Canonical transforms and the efficient integration of quantum mechanical wave equations

The integration of time-dependent quantum mechanical wave equations is a fundamental problem in computational physics and computational chemistry. The wave-function’s energy spectrum as well as its momentum spectrum impose fundamental limits on the performance of numerical algorithms for the solution of wave equations. We demonstrate how canonical transforms may be applied to negotiate these limitations and to increase the performance of numerical algorithms by up to several orders of magnitude. Our approach includes the so-called Kramers-Henneberger transform as a special case and puts forward modifications toward an improved numerical efficiency.

Figure 1

(Color online) Reduction in time-spatial oscillations by the spectrum-guided integration. (a) A one-dimensional Gaussian wave packet $\Psi \left(x,t\right)$ in a harmonic potential with initial momentum $p=4$ and width $\sigma =1$ oscillates rapidly in time and space. (b) Spectrum-guided integration in the energy domain reduces temporal oscillations, while the (c) spectrum-guided integration in the momentum domain reduces spatial oscillations. (d) The combination of spectrum-guided integration in the energy domain and the spectrum-guided integration in the momentum domain smoothes the wave function and removes all fast oscillations.
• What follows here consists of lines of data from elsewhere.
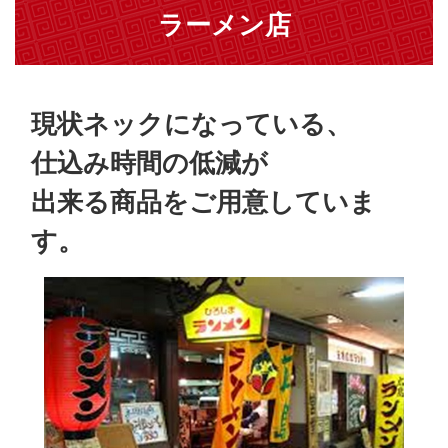
ラーメン店
現状ネックになっている、
仕込み時間の低減が
出来る商品をご用意していま
す。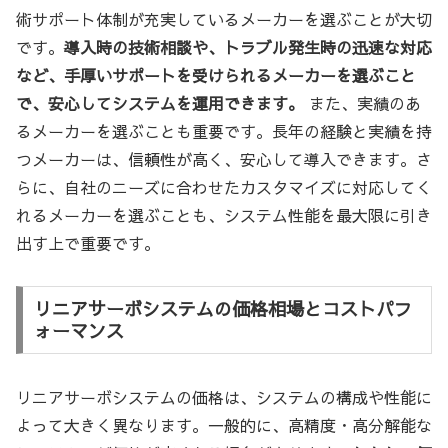
術サポート体制が充実しているメーカーを選ぶことが大切
です。
導入時の技術相談や、トラブル発生時の迅速な対応
など、手厚いサポートを受けられるメーカーを選ぶこと
で、安心してシステムを運用できます。
また、実績のあ
るメーカーを選ぶことも重要です。長年の経験と実績を持
つメーカーは、信頼性が高く、安心して導入できます。さ
らに、自社のニーズに合わせたカスタマイズに対応してく
れるメーカーを選ぶことも、システム性能を最大限に引き
出す上で重要です。
リニアサーボシステムの価格相場とコストパフ
ォーマンス
リニアサーボシステムの価格は、システムの構成や性能に
よって大きく異なります。一般的に、高精度・高分解能な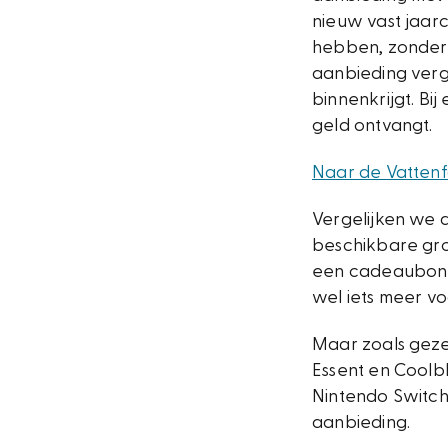
nieuw vast jaarc
hebben, zonder 
aanbieding verg
binnenkrijgt. B
geld ontvangt.
Naar de Vattenf
Vergelijken we 
beschikbare gro
een cadeaubon k
wel iets meer v
Maar zoals geze
Essent en Coolbl
Nintendo Switch 
aanbieding.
Figures display real (left) and imaginary (right) parts of the wave function.

Figure 2

(Color online) Motion of a wave packet in a harmonically oscillating homogeneous electric field (49) with field strength $ϵ=16$ and frequency $\omega =1$. The figure compares the wave-packet’s motion in the (a) laboratory frame, in the (b) Kramers-Henneberger frame, and in the (c) center-of-mass frame. The initial wave function in the laboratory frame is a Gaussian wave packet (29) of width $\sigma =1$ and momentum $p=8$. Figures display real (left) and imaginary (right) parts of the wave function.

Figure 3

Numerical errors (60a, 60b) as a function of the temporal step width $\Delta t$ for the motion of a Gaussian wave packet in a harmonic potential. The figure shows the maximal deviation of the modulus (circles) and the phase (squares) of the numerically calculated wave function at time $t=\pi$ (half period of the harmonic oscillator) from the exact solution. Open symbols correspond to $\Psi \left(x,t\right)$; full symbols correspond to ${\Psi }^{\prime }\left(x,t\right)$. The wave function was initially given by a Gaussian wave packet (29) of width $\sigma =1$ and initial momentum $p=8$. The inset shows the discrete energy spectra of $\Psi \left(x,t\right)$ and ${\Psi }^{\prime }\left(x,t\right)$; $c_n$ denotes the expansion coefficient related to the $n\text{th}$ eigenfunction.

Figure 4

Numerical errors (60a, 60b) as a function of the mean energy $⟨E⟩$ for the motion of a wave packet (61) in a harmonic potential. The figure shows the maximal deviation of the modulus (circles) and the phase (squares) of the numerically calculated wave function at time $t=\pi$ (half period of the harmonic oscillator) from the exact solution. Open symbols correspond to $\Psi \left(x,t\right)$; full symbols correspond to ${\Psi }^{\prime }\left(x,t\right)$.

Figure 5

Numerical errors (60a, 60b) as a function of the temporal step width $\Delta t$ for the motion of a free Gaussian Dirac wave packet. Meaning of the symbols as in Fig. 3.

Figure 6

Numerical errors (60a, 60b) as a function of the spatial step width $\Delta x$ for the motion of a Gaussian wave packet in a harmonic potential. The figure shows the maximal deviation of the modulus (circles) and the phase (squares) of the numerically calculated wave function at time $t=2\pi$ (full period of the harmonic oscillator) from the exact solution. Open symbols correspond to $\Psi \left(x,t\right)$; full symbols correspond to ${\Psi }^{\prime }\left(x,t\right)$. The wave function was initially given by a Gaussian wave packet (29) of width $\sigma =1$ and initial momentum $p=7$.

Figure 7

Numerical errors (60a, 60b) as a function of time $t$ at fixed $\Delta t$ and $\Delta x$ for the motion of a Gaussian wave packet in a harmonically oscillating potential. Dashed lines and left scale correspond to the wave function $\Psi \left(x,t\right)$ in the laboratory frame, dot-dashed lines and left scale correspond to the wave function ${\Psi }^{\prime }\left(x,t\right)$ in the Kramers-Henneberger frame, and full lines and right scale correspond to ${\Psi }^{\prime }\left(x,t\right)$ in the center-of-mass frame. Same parameters and initial conditions as in Fig. 2.

Figure 8

CPU time as a function of the numerical accuracy for the simulation of free wave packets with and without the application of the spectrum-guided integration in the energy domain.